There's been a lot of media focus on people who have been getting letters from their health insurance companies telling them that their plans are being cancelled and they'll have to pay a lot more for the equivalent plan that the insurer will happily roll them into. What's missing in at least some of these letters, a
new TPM investigation finds, is that the customer has many more choices and might be eligible for subsidies if they shop on the new health insurance exchange. Some of the letters don't even mention that there
is a health insurance exchange.
One of the people featured is Donna, a 56-year-old Seattle resident with a 57-year-old husband and 15-year-old daughter. Her insurer, LifeWise of Washington, sent her a letter that said nothing about the exchange, telling her she'd be rolled into a new plan that would cost her about $300 more a month. Donna knew about the new marketplace, so she shopped there, and found a plan that would save her family more than $1,000 a month with her subsidy. Donna knew about the exchange and was able to shop around. Some of these health insurers are banking on finding customers who aren't as knowledgable, and will take the bad deal offered to them.

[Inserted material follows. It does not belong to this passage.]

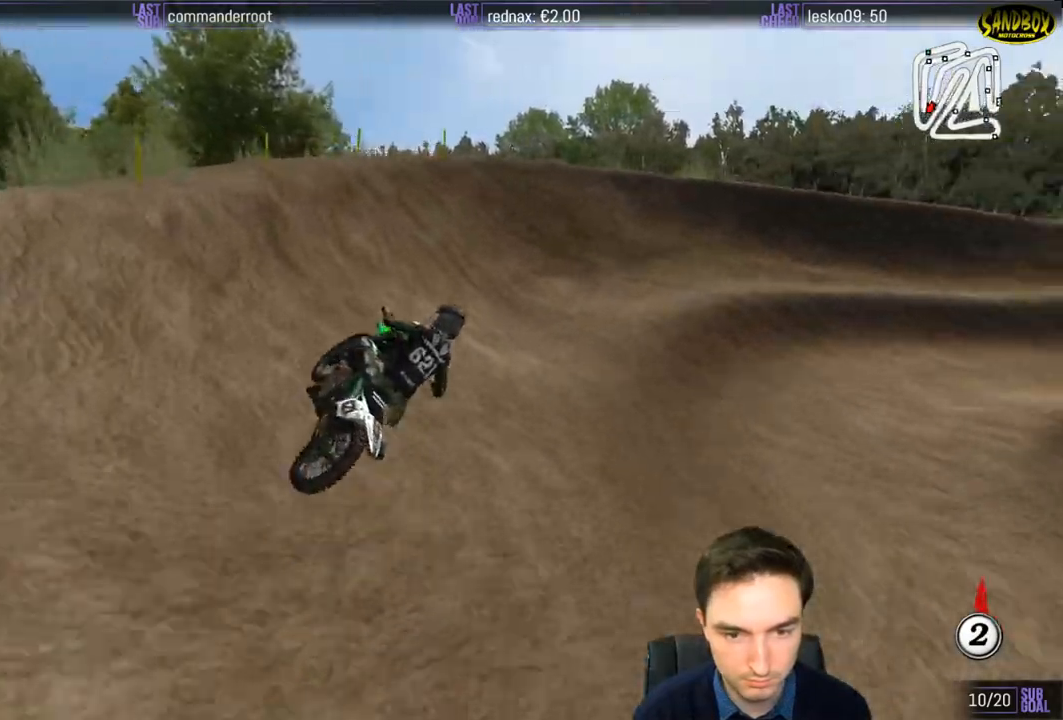
{"buttons": ["L1"], "left_stick": "right", "right_stick": "center", "events": []}
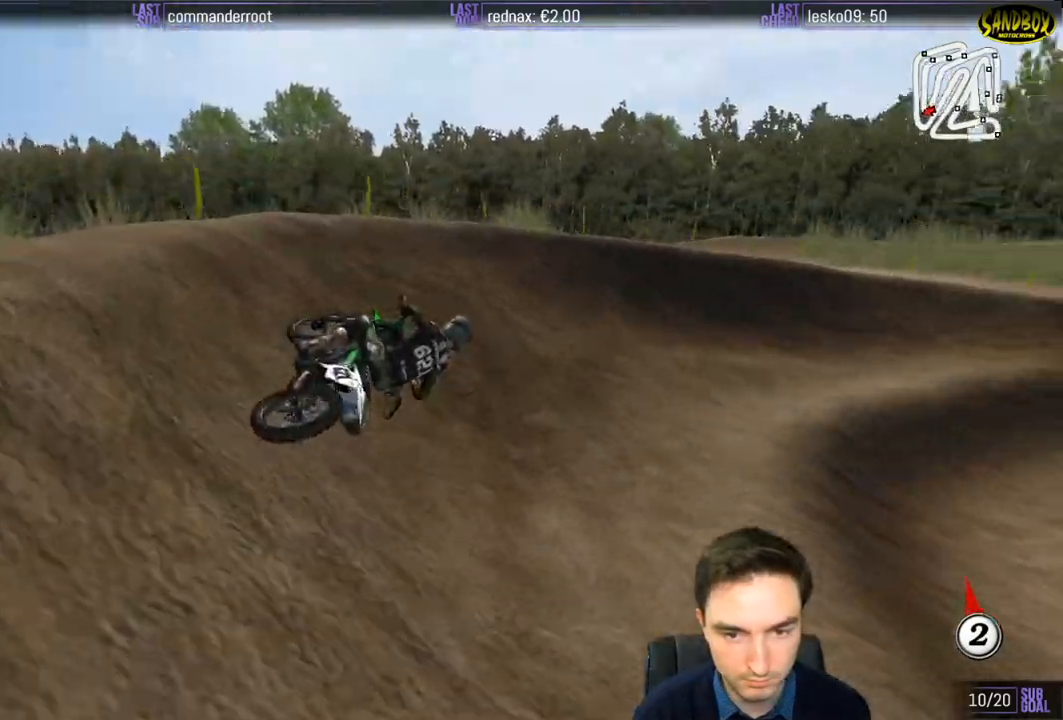
{"buttons": ["L1", "R2"], "left_stick": "left", "right_stick": "center", "events": [[133, "left_stick", "down-right"], [233, "left_stick", "center"], [317, "R2", "down"], [500, "left_stick", "left"]]}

TPM has confirmed two specific examples where companies contacted their customers prior to the marketplace's Oct. 1 opening and pushed them to renew their health coverage at a higher price than they would pay through the marketplace. State regulators identified the schemes, but they weren't necessarily able to stop them.
It's not yet clear how widespread this practice became in the months leading up to the marketplace's opening -- or how many Americans will end up paying more than they should be for health coverage. But misleading letters have been sent out in at least four states across the country, and one offending carrier, Humana, is a company with a national reach.
Those four states are Washington, Colorado, Kentucky and Missouri, but those probably aren't the only states. In the case of Donna, the insurer told TPM that their "experience is that our customers are already aware that they have other options in the market and that we've never had to tell them in the past that we have competitor." What he's not saying that his own company had a plan that would have offered Donna a much better deal on the marketplace, but that here was an opportunity to try to dupe the customer in to a more expensive one.
In Kentucky, Humana did dupe 2,200 people into taking that bad deal, but a proactive insurance commissioner heard about the scam and put an end to it. The result was that those 2,200 were released from their obligation to Humana, and allowed to shop on the exchange for a better deal. They also gave Humana a whopping $65,000 fine for misleading practices.
That's what happens when there's an insurance commissioner who is proactive and in a state that is trying to make Obamacare work. In the 36 states that didn't set up their own exchanges, where state government is hostile to Obamacare, who knows how many people are being taken in by their insurers?